Auch im kleinen Kiel (240.000 Einwohner) gab es in der Affäre Barschel-Engholm wie in Washington den geplanten Einsatz von Wanzen. Aber nicht etwa, um den ungeliebten Gegner – in dem Fall die SPD – auszuspionieren, sondern um den falschen Verdacht aufkommen zu lassen, der Gegner SPD habe Wanzen bei der CDU-Spitze eingesetzt. Es war auch sonst alles etwas komplizierter. Im Hauptstadt-Distrikt der USA mit 7,6 Millionen Einwohnern gab es die Partei der Bösen mit dem Präsidenten an der Spitze und die Oppositionspartei der ahnungslosen Guten. Anfangs sah es zwar auch in Kiel danach aus, aber nur anfangs.
Und das kam so: Punktgenau am Montag vor der Landtagswahl vom 13. September in Schleswig-Holstein meldet der „Spiegel“, dass SPD-Spitzenkandidat Björn Engholm von Privatdetektiven beschattet wird, gegen ihn eine anonyme Anzeige wegen Steuervergehen vorliege und das alles mindestens mit Wissen des amtierenden CDU-Ministerpräsident Uwe Barschel. Dann legt der „Spiegel“ nach.

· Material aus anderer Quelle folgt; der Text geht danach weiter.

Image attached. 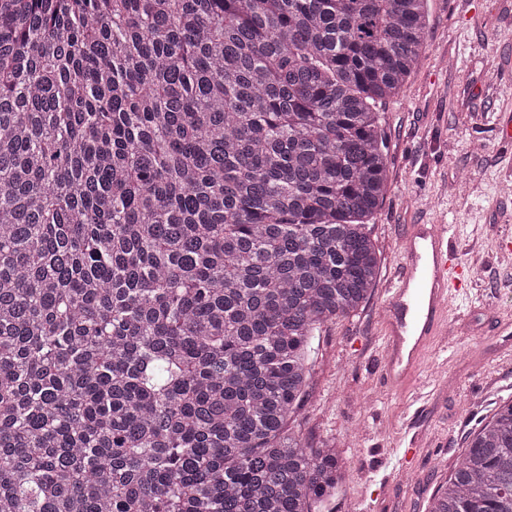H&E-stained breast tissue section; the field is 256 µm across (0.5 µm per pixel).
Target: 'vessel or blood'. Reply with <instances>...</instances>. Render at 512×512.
Segmentation results:
<instances>
[{
	"label": "vessel or blood",
	"mask_w": 512,
	"mask_h": 512,
	"mask_svg": "<svg viewBox=\"0 0 512 512\" xmlns=\"http://www.w3.org/2000/svg\"><path fill=\"white\" fill-rule=\"evenodd\" d=\"M399 273L388 290L383 382L404 388L449 321L464 282L462 255L444 224L412 225L402 241Z\"/></svg>",
	"instance_id": "b4317fda"
}]
</instances>
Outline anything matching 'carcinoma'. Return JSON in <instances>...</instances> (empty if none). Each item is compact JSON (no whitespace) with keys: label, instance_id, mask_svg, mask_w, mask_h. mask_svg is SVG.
<instances>
[{"label":"carcinoma","instance_id":"cac0c4a2","mask_svg":"<svg viewBox=\"0 0 512 512\" xmlns=\"http://www.w3.org/2000/svg\"><path fill=\"white\" fill-rule=\"evenodd\" d=\"M427 0H0V512H312ZM428 512H512V402Z\"/></svg>","mask_w":512,"mask_h":512}]
</instances>
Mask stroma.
<instances>
[{
    "instance_id": "obj_1",
    "label": "stroma",
    "mask_w": 512,
    "mask_h": 512,
    "mask_svg": "<svg viewBox=\"0 0 512 512\" xmlns=\"http://www.w3.org/2000/svg\"><path fill=\"white\" fill-rule=\"evenodd\" d=\"M378 110L390 191L369 225L377 283L322 327L307 400L288 422L342 455L349 477L324 512H427L465 436L512 400V253L498 249L512 232V140L495 132L512 123V0H428L425 59ZM435 221L460 243L472 283L414 383L395 392L381 382L385 294L408 226Z\"/></svg>"
}]
</instances>
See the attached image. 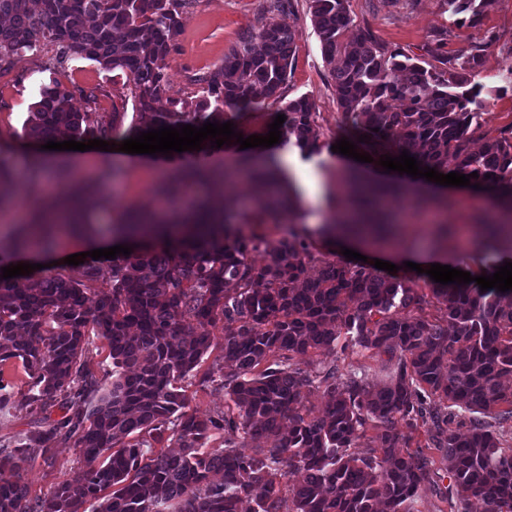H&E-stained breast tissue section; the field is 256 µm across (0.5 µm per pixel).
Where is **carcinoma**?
Masks as SVG:
<instances>
[{
    "mask_svg": "<svg viewBox=\"0 0 512 512\" xmlns=\"http://www.w3.org/2000/svg\"><path fill=\"white\" fill-rule=\"evenodd\" d=\"M195 0H0V73L30 51L52 53L49 83L25 126L36 142L128 139L162 126L234 121L259 101H278L292 68L299 31L286 22L248 30L224 64L200 80L192 95L167 93L168 58L176 51L180 17ZM349 0H309L325 62L332 66L339 128L357 149L380 159L408 151L448 174L478 173L468 191L494 193L512 220V125L496 136L483 129L486 100L473 69L488 43L467 56L428 48L438 61L391 49L358 26ZM493 0H443L457 21L476 26ZM97 62L126 74L138 105L134 132H121L118 112H77L75 93L96 102L95 90L69 88L65 64ZM281 140L320 150L317 112L309 96L279 108ZM367 135L369 140L358 141ZM45 160L28 167L31 219L15 248L51 245L60 211L41 189ZM236 172L254 191V226L231 229L229 213L215 218L198 186H221L224 169H190L178 183L161 182L168 212L134 211L121 220L120 238L155 224L154 239L112 260V284L98 291L100 266L89 261L20 285L0 278V411L14 405L40 410V425L17 447L0 448V512H418L422 487L438 476L425 450H444L445 471L459 500L475 498L484 512H512V448L479 420L451 428L452 409L512 421V300L480 293L472 284L419 288L366 263L333 260L293 230L256 266L248 254L265 243L258 232L267 214L293 212L295 201L274 154L258 165L242 153ZM118 170L106 164L75 197L82 226L110 208L105 184ZM480 188H474V185ZM345 212L336 225L377 237L393 234L386 217L409 182L369 185L353 173L343 181ZM15 196L12 164L0 158V212ZM481 246L512 251V223L487 224ZM311 264L318 276H306ZM224 335L223 360L206 380L224 388V412L202 417L176 382L189 377ZM104 338L112 383L102 389L85 367L90 333ZM369 359L387 357L393 372L379 385L366 369L339 372L336 350ZM28 377L21 398L3 383L14 362ZM323 389L326 406L314 414L307 391ZM60 418L51 419L53 409ZM427 427L420 444L417 432ZM376 431V446L357 447ZM74 440L86 468L49 496L29 498L23 464L47 453L58 438ZM262 438L266 447L246 451ZM219 440L222 447L206 450ZM164 442L176 450L157 448ZM297 471L304 477L289 483Z\"/></svg>",
    "mask_w": 512,
    "mask_h": 512,
    "instance_id": "carcinoma-1",
    "label": "carcinoma"
}]
</instances>
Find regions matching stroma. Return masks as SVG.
<instances>
[{
    "mask_svg": "<svg viewBox=\"0 0 512 512\" xmlns=\"http://www.w3.org/2000/svg\"><path fill=\"white\" fill-rule=\"evenodd\" d=\"M270 0H197L182 18L178 47L169 58L167 69L168 92L184 97L193 88L195 78L211 72L224 61V56L248 29L261 21L283 20L295 26L300 37L293 68L286 83L279 91V101L265 100L254 103L244 111L238 121L243 136L267 134L275 119L279 103L306 95L314 103L320 126L318 152L306 154L298 147H291L287 162L281 168L289 177L298 198V206L290 215L281 217L279 223L262 225L267 239L266 246L249 255L252 263L261 265L269 258V244L287 236L289 229L302 231L314 242H322L321 230L329 217L334 216L339 202L337 175L348 167L360 166L366 178L374 181L388 180L389 175L378 163L356 164L354 159L332 152L331 147L339 137L338 109L333 79L322 54L320 41L313 29L308 0H291L286 14L268 12ZM349 9L357 25L373 32L376 38L389 47L412 54H421L424 46L432 44L437 30L447 31L445 49L452 54L469 52L472 45L483 37L493 36L494 41L482 54L476 70V82L484 87L490 102L484 117V126L491 132L512 125V92L502 95L498 89L512 77V0H496L483 15L480 27L451 24L442 0H349ZM43 52L27 53L15 63L9 74L0 77V155L9 158L17 177L27 174L28 150H25L24 125L34 102L40 97L43 85L48 84L50 73ZM70 83L86 90L97 89V111L112 109L114 95L120 94L126 81L125 75H112L92 60L77 59L66 67ZM238 150L237 144L225 145L220 151H185L171 156L127 154L100 150L68 151L67 159L76 174L85 178L96 176L104 162L117 165L121 174L108 185L111 213L95 218L88 225V237L108 242L113 240V218L131 209L153 206L155 186L159 180H177L191 167H221L229 162ZM319 179L320 205L310 200L308 176ZM447 196L448 208L444 210L441 224L466 225L474 240H481L482 227L495 221L496 214L487 208L483 196L460 189L441 188ZM439 226L406 208L402 233L404 245L411 252H427L442 258L454 267L486 264L483 251L474 249L463 254L442 246ZM85 467L80 449L73 444H59L52 448L48 459H36L26 464L24 479L31 497L49 495L63 481L75 477Z\"/></svg>",
    "mask_w": 512,
    "mask_h": 512,
    "instance_id": "obj_1",
    "label": "stroma"
}]
</instances>
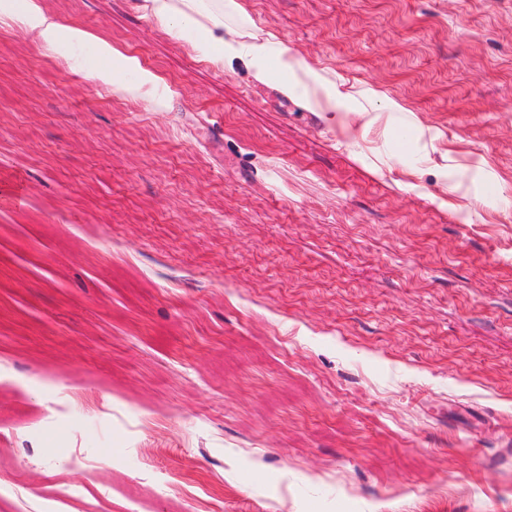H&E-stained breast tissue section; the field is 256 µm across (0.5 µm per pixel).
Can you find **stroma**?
<instances>
[{"label":"stroma","mask_w":512,"mask_h":512,"mask_svg":"<svg viewBox=\"0 0 512 512\" xmlns=\"http://www.w3.org/2000/svg\"><path fill=\"white\" fill-rule=\"evenodd\" d=\"M242 4L466 176L138 0L41 5L159 107L1 23L0 512H512V0Z\"/></svg>","instance_id":"stroma-1"}]
</instances>
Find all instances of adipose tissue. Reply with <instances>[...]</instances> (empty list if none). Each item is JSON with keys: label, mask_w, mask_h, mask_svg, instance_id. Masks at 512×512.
I'll return each instance as SVG.
<instances>
[{"label": "adipose tissue", "mask_w": 512, "mask_h": 512, "mask_svg": "<svg viewBox=\"0 0 512 512\" xmlns=\"http://www.w3.org/2000/svg\"><path fill=\"white\" fill-rule=\"evenodd\" d=\"M140 8L173 36H190L193 49L204 60L222 67L244 64L255 82L275 83L283 96L300 99L310 110L326 114L344 133H353L348 96L281 41L254 32L240 0H141ZM228 15L235 19L229 28L224 25ZM0 19L33 34L51 49L92 45L105 61L90 74L95 83L117 96L157 100L158 73L111 43L51 17L39 0H0ZM130 72L135 80H127Z\"/></svg>", "instance_id": "adipose-tissue-1"}]
</instances>
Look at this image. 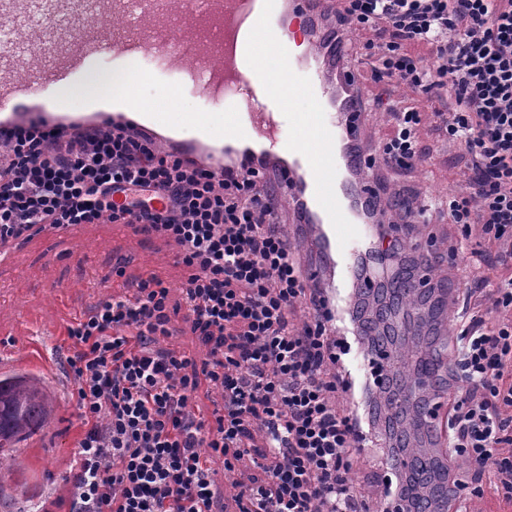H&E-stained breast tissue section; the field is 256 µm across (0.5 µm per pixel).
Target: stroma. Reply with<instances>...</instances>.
Instances as JSON below:
<instances>
[{
	"instance_id": "1",
	"label": "stroma",
	"mask_w": 512,
	"mask_h": 512,
	"mask_svg": "<svg viewBox=\"0 0 512 512\" xmlns=\"http://www.w3.org/2000/svg\"><path fill=\"white\" fill-rule=\"evenodd\" d=\"M361 46V39H354L349 59L361 70L366 98L401 100L425 111L420 140L428 150L427 162L420 169L393 174V181L419 200L446 203L464 178V160L456 149L436 148L435 103L397 82H374ZM84 231L86 238L80 242L63 233L31 238L17 248L12 261L0 262V378L38 380L52 402L44 427L0 456V512H24L42 502L50 512L69 510L68 476L85 426L67 365L72 342L66 328L99 299L133 297L141 280L162 270V282L176 308L173 333L164 345L198 359L205 356L183 321L181 288L186 272L176 262L177 245L144 235L134 226L116 233L104 222L85 225Z\"/></svg>"
}]
</instances>
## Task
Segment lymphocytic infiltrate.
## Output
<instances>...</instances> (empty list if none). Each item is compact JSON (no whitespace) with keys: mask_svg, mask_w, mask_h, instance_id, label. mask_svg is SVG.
I'll list each match as a JSON object with an SVG mask.
<instances>
[{"mask_svg":"<svg viewBox=\"0 0 512 512\" xmlns=\"http://www.w3.org/2000/svg\"><path fill=\"white\" fill-rule=\"evenodd\" d=\"M379 25L385 38L364 45L376 79L451 100L435 114L443 140L466 158L448 199L462 239L449 263L462 243L487 237L501 247L499 264L512 266V0H338L312 23L342 65L347 35ZM408 43L430 47V56L408 55ZM387 109L395 124L381 145L388 170L422 166L419 112ZM258 166L229 155L217 168L185 162L111 119L65 135L33 125L0 142V245L104 220L174 241L188 271L185 319L208 353L198 362L160 346L169 290L154 278L134 299H102L68 326L86 428L69 512H222L211 464L233 471L257 432L266 437L263 476L240 485L239 512H365L352 473L369 425L359 409L340 407L355 399L343 315L307 285L281 201ZM356 205L382 228L394 215L406 227L433 218L431 206L386 182ZM378 240L358 264L374 291L401 251L397 236ZM467 293L481 295L494 320L474 315L460 329L448 446L475 475L494 472L512 505V278L493 288L475 278ZM203 385L218 397L208 421L193 411Z\"/></svg>","mask_w":512,"mask_h":512,"instance_id":"f902f5d3","label":"lymphocytic infiltrate"}]
</instances>
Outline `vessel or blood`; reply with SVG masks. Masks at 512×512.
<instances>
[{
	"label": "vessel or blood",
	"instance_id": "obj_1",
	"mask_svg": "<svg viewBox=\"0 0 512 512\" xmlns=\"http://www.w3.org/2000/svg\"><path fill=\"white\" fill-rule=\"evenodd\" d=\"M330 0H293L296 27L281 23V0H0V139L41 119L60 129L100 123L94 112L63 101L58 91L81 86L96 69L110 83L103 99L124 109L150 84L182 95L185 85L206 99L207 112L133 113L158 147L188 157L201 150L279 158L283 196L305 207L303 236L312 238V279L327 306L343 309L359 287L360 255L374 247V225L357 220L350 182L364 159L345 146L360 135L364 113L337 102L307 25ZM394 351L351 350L352 381L373 384V365L393 367Z\"/></svg>",
	"mask_w": 512,
	"mask_h": 512
}]
</instances>
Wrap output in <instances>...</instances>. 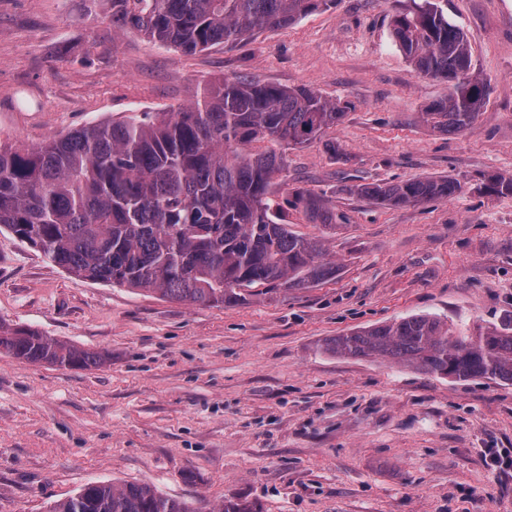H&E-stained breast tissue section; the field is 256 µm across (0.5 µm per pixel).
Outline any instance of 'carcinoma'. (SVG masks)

Am Samstag direkt vor der Wahl liefert das Magazin in Vorabmeldungen eine eidesstattliche Erklärung, wonach Barschels Medienreferent Reiner Pfeiffer (*1939) die Anzeige wegen Steuerhinterziehung und die Bespitzelungsaktion in direktem Auftrag seines Chefs Uwe Barschel gestartet habe. Genauer, Barschel habe ihm im Januar die anonyme Anzeige bei der Steuerfahndung und ein Schreiben an den Finanzminister „selbst diktiert“. Die Typenräder der genutzten Schreibmaschine seien danach „in einen privaten Mülleimer“ geworfen worden. Obendrein habe Barschel „persönlich“ Ende Januar angeordnet, Engholm zu überwachen. Eine zuverlässige Agentur solle mit Fotos beweisen, dass Engholm als smarter Frauentyp „homosexuell“ sei, zugleich aber auch ein „ausschweifendes Leben mit dem anderen Geschlecht führt“. Die Kosten von 50.000 D-Mark für die Bespitzelung Engholms wollte demnach der Direktor des Schwarzkopf-Kosmetikkonzerns, Karl Josef Ballhaus, übernehmen.